Жители деревни толпой стоят перед нашей палаткой. Слева на корточках сидит женщина и с ин­тересом следит за каждым моим дви­жением. На ней платье из цельного куска материи, доходящее до щико­лоток и неописуемо грязное. На грязном лице, на скулах и на вис­ках симметрично наклеены раскра­шенные ленточки белого лейкопла­стыря. Такое украшение мы видели на лицах многих женщин и деву­шек, и я не сразу догадался, из чего оно. Женщина очень друже­любна, она протягивает мне горсть цзамбы, потом приносит несколько небольших яиц. Я покупаю их. Мужчины, женщины, дети обступи­ли палатку. Пока я пытаюсь как-то отодвинуть их, Нена пишет.

«8 августа 1980 г. Происходит нечто невообразимое. Я чувствую себя обезьяной в зверинце. Чэн, шофер, Райнхольд и я сидим в па­латке за деревней на берегу реки. Я готовлю ужин, как на арене цирка. Каждый раз, когда открываю оче­редную банку, все придвигаются ко мне и пытаются рассмотреть, что там внутри. Здесь я совершаю одну колоссальную ошибку — даю им несколько шоколадных конфет. После этого мы боимся, что палат­ка будет снесена. Они стали всё просить. Едва я доставала что-нибудь, ко мне протягивались просящие руки. Все говорили одно­временно.

Когда мы приехали, один под­выпивший молодой человек весьма горячо просил у нас хлеба. Чен сказал ему что-то очень грубо. Па­рень ушел вне себя от ярости. Боль­ше никто ничего не просил, пока я не сделала эту глупость с кон­фетами. Теперь все пришли и про­сят пищу. Мы в их глазах очень богаты, и они не могут понять, что у нас все продукты строго рас­пределены по рационам и ничего лишнего нет. После всех этих вол­нений я радуюсь предстоящему отдыху в Ронгбукском лагере, шу­му реки, который убаюкивал нас, голым моренным склонам.

10 августа 1980 г. Мы снова в Ронгбукском лагере. Сегодня но­волуние. Погода как будто устано­вилась. По альтиметру, который мы
используем в качестве барометра, давление то поднимается, то падает.

[Изображения с ключевыми точками позы]
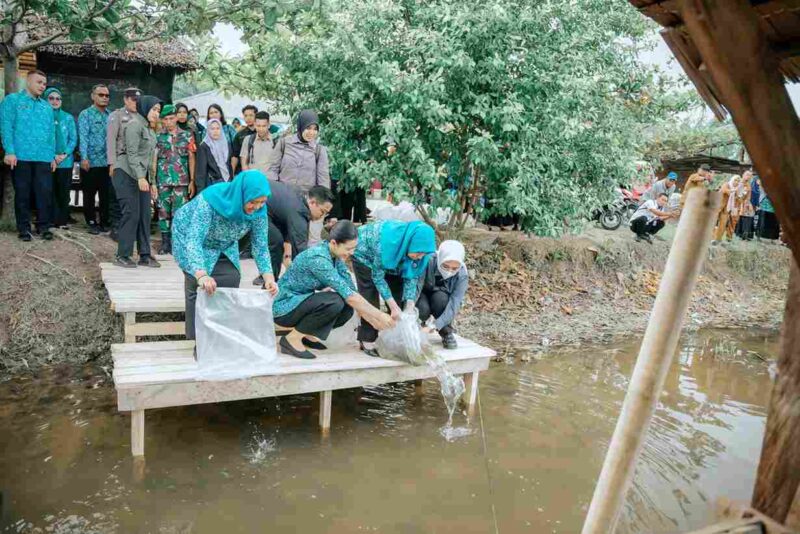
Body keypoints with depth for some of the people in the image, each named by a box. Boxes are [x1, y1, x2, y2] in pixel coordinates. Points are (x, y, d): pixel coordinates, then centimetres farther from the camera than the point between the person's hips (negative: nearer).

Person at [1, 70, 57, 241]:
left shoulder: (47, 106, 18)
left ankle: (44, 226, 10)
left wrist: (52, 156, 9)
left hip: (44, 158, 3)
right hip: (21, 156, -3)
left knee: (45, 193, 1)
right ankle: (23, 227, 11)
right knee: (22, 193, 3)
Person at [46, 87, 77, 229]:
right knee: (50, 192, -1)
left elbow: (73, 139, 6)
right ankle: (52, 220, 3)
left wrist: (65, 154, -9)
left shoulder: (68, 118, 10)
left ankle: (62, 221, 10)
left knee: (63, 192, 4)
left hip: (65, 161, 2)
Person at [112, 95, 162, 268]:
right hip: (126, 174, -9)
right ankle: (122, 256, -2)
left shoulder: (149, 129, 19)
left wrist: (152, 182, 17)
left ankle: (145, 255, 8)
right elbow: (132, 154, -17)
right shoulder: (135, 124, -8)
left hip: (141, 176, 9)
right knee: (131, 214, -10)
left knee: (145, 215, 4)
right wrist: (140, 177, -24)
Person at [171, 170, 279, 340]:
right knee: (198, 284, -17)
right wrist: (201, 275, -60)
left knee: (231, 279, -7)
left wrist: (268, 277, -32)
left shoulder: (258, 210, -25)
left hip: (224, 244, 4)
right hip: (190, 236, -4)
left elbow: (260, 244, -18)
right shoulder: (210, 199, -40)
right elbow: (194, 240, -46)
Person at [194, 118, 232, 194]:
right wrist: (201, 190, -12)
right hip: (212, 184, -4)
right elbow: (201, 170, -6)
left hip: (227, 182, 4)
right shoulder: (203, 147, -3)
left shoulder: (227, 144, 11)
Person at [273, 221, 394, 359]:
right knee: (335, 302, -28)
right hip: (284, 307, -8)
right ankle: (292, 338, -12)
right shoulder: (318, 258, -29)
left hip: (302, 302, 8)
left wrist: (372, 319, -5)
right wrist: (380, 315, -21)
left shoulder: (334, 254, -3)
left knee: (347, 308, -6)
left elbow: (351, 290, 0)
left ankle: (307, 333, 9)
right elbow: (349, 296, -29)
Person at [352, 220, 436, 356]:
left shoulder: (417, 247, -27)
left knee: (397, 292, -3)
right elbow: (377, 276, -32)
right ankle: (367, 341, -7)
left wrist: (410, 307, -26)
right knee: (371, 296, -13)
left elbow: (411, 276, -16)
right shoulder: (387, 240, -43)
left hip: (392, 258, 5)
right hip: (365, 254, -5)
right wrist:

# ПОПРОБУЙТЕ САМИ
Напишите продолжение отрывка о стоянке у деревни и возвращении в Ронгбукский лагерь, начиная сразу после его последнего предложения.

# РЕЗУЛЬТАТ НИЖЕ
У нас у обоих испорчены желудки. Я предложила провести день, как
Морис Уилсон, но когда мы просну­лись, мы были так голодны, что сра­зу же оставили эту идею. Может быть, завтра будет лучше.

11 августа 1980 г. Решила пола­зить по камням недалеко от лагеря.
Радуюсь, как ребенок. Камни очень трудные, на некоторые я могу за­
браться только с верхней страхов­кой.

После одного трудного маршру­та я долго приходила в себя, но не сдалась и продолжала тренироваться. Наконец мне удалось схва­тить ритм движения.

Для Райнхольда эти булыганы не представляют никакой труд­ности, он находит зацепки легко и уверенно. Он начал лазить по скалам с пяти лет и постепенно, пройдя бесчисленное количество маршрутов, утратил боязнь высоты.

12 августа 1980 г. Я чувствую себя лучше, но Райнхольду все еще плохо. Мне хочется что-то для него сделать. Он угнетен, обид­чив и раздражителен. Он знает, что сейчас как раз время для штурма
вершины, поэтому не принимает ан­тибиотиков, которые ослабляют ор­ганизм. Райнхольд убежден, что легчайший понос и слабость делают
одиночное восхождение на Эверест смертельно опасным. Это не мни­тельность. Понос сильно обезвожи­вает организм. Высота усугубляет
проблему водного баланса, так что возникает риск превысить пределы
прочности организма.

13 августа 1980 г. Мне грустно, что здесь больше нет сурков. Рань­ше я с удовольствием наблюдала за ними, когда они вылезали из сво­их нор, располагались на камнях, грелись на солнце. Иногда они становились столбиками и глазели вокруг. Было так приятно жить вблизи них. Но Цао покончил с этим. Он расправился с сурками с по­мощью своего проклятого ружья, он ежедневно упорно стрелял в каж­дую норку. Я думаю, так вести себя может только человек с больным рассудком».

Незаметно поднялся вечерний ветер. С каждым порывом он ста­новился все холоднее. Наконец-то! Как раз на этой мысли слышу рядом с собой вздох Нены. Она уставилась на одинокую звезду, неподвижно висящую над нами. Мои неприятности с желудком прошли. Я чувствую себя лучше. Мы долго сидим на моренном хол­ме около палатки и обсуждаем план подъема.

По-видимому, сейчас наконец муссонный поток из Бенгальско­го залива столкнулся с муссонным потоком, идущим со стороны Аравийского моря, и наступил тот знаменитый перерыв, когда два фронта облаков, так сказать, в ожидании стоят друг против друга. Долгожданная пауза, мой шанс! Ясный вечер. Обычный злой ветер сверху, с Ронгбукского ледника, будто умер, нет ни ливня, ни шквалов. Высокое небо. Прохладно. Завтра или послезавтра надо вы­ходить. Сейчас наверху наилучшие погодные условия. Кто знает, как долго протянется эта передышка в муссоне.

Решение принято, но вместе с ним возвращаются старые сомнения. Северная стена Эвереста высится над ронгбукским лагерем в суровой белизне.

Всю ночь я думаю. Беспоря­дочно пробегают в моем воображе­нии участки маршрута, места но­чевок. Джомолунгма сверлит мой мозг. Надежда и страх, что вос­хождение не удастся, борются во мне.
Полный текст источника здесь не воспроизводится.